Prendo dalla borsa il telefono e inizio a scorrere lo schermo con l'indice sulla sezione rubrica, cercando un nome in particolare. Non appena lo trovo ho un attimo di esitazione, ma subito dopo clicco sopra ad esso e mi avvicino il telefono all'orecchio.

Continuo a camminare, cercando di evitare alcuni passanti che sono di fretta e attraverso la strada giusto in tempo, evitando il semaforo rosso.

<<Hannah?>>.

Mi blocco non appena sento la sua voce.

Alcuni passanti mi spintonano e mi gridano di guardare dove vado, però immancabilmente le lacrime iniziano a ritornare e a rotolare giù dalle mie guance.

<<Hannah, sei davvero tu?>>.

<<Ehi, Viky>>, sussurro con la voce spezzata per colpa delle lacrime.

<<Oh mio Dio, Hannah. Non ci credo! Sei uscita dal coma? Quando? Come stai? Dove sei adesso? Perché non ho saputo niente?>>, chiede a raffica Viktoria dall'altra parte della linea.

<<Viky, ho bisogno di te>>, mormoro mentre tiro su con il naso.

<<Stai piangendo?
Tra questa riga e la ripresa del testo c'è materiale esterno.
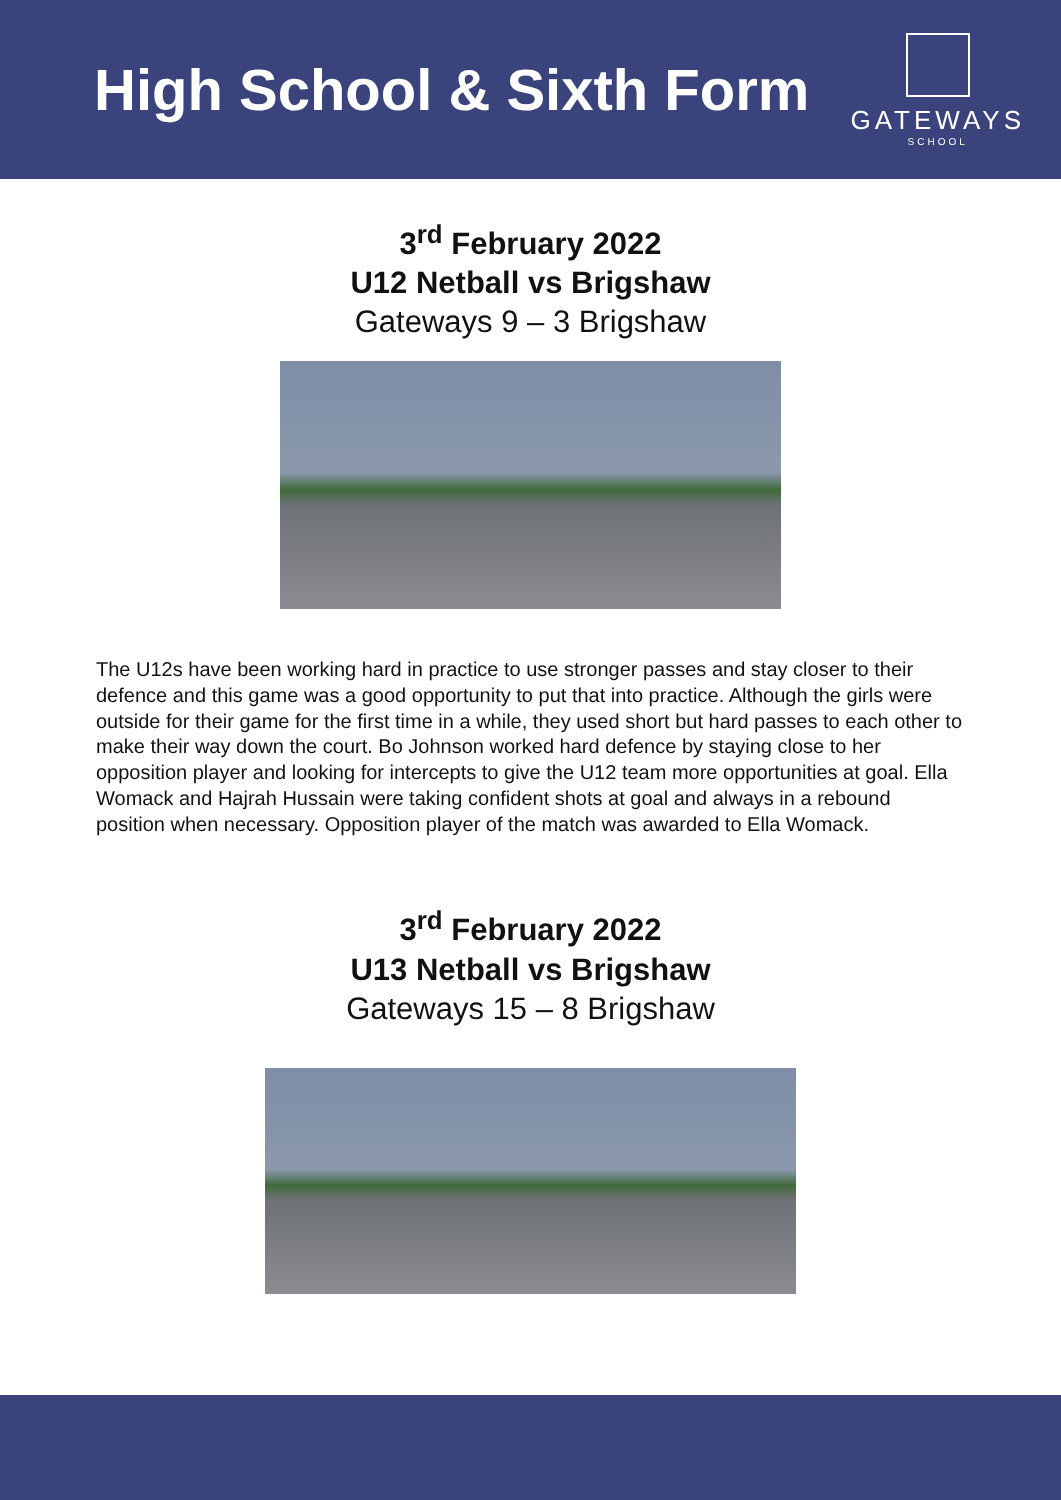High School & Sixth Form
GATEWAYS
SCHOOL
3<sup>rd</sup> February 2022
U12 Netball vs Brigshaw
Gateways 9 – 3 Brigshaw
The U12s have been working hard in practice to use stronger passes and stay closer to their defence and this game was a good opportunity to put that into practice. Although the girls were outside for their game for the first time in a while, they used short but hard passes to each other to make their way down the court. Bo Johnson worked hard defence by staying close to her opposition player and looking for intercepts to give the U12 team more opportunities at goal. Ella Womack and Hajrah Hussain were taking confident shots at goal and always in a rebound position when necessary. Opposition player of the match was awarded to Ella Womack.
3<sup>rd</sup> February 2022
U13 Netball vs Brigshaw
Gateways 15 – 8 Brigshaw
Sei ferita? Dove diavolo sei?>>, domanda agitata.

<<Dove ti trovi? Così ti raggiungo>>, dico cercando di fermare i tremori che cercano di impadronirsi del mio corpo.

<<Sono alla Juilliard, nel dormitorio delle ragazze>>, ammette dopo un minuto di silenzio.

<<Dammi dieci minuti e arrivo>>, dichiaro prima di riattaccare.

Alzo una mano per fermare un taxi, ma nessuno sembra avermi notato. Scendo dal marciapiede e agito il braccio destro, quando finalmente un autista mi degna della sua attenzione. Salgo velocemente e gli dico la destinazione, il tutto in meno di cinque secondi. Sono ansiosa di rivedere un volto familiare e Viktoria ormai fa parte della mia famiglia. All'inizio non ci sopportavamo e le avevo pure tirato un pugno in faccia dalla rabbia. Sorrido a quel ricordo e chiudo gli occhi. La mia memoria decide di rievocare tutto quello che ho vissuto insieme a quella ragazza, ad esempio quando lei mi aveva interamente spruzzata con uno spray antibatterico o quando mi aveva confessato e mostrato quello che le aveva fatto sua madre. Il ricordo del suo braccio bruciato dall'acido mi perseguiterà a vita.

<<Signorina, siamo arrivati>>, esclama l'autista mentre mi riscuote dai miei pensieri.

Apro gli occhi e pago la corsa, prima di chiudere la portiera alle mie spalle.

Alzo lo sguardo e lo fisso dritto davanti a me, dove si trova la straordinaria struttura della Juilliard. Tre parole lavorate sulla vetrata attirano la mia attenzione.

"The Juilliard School"

"The Juilliard School"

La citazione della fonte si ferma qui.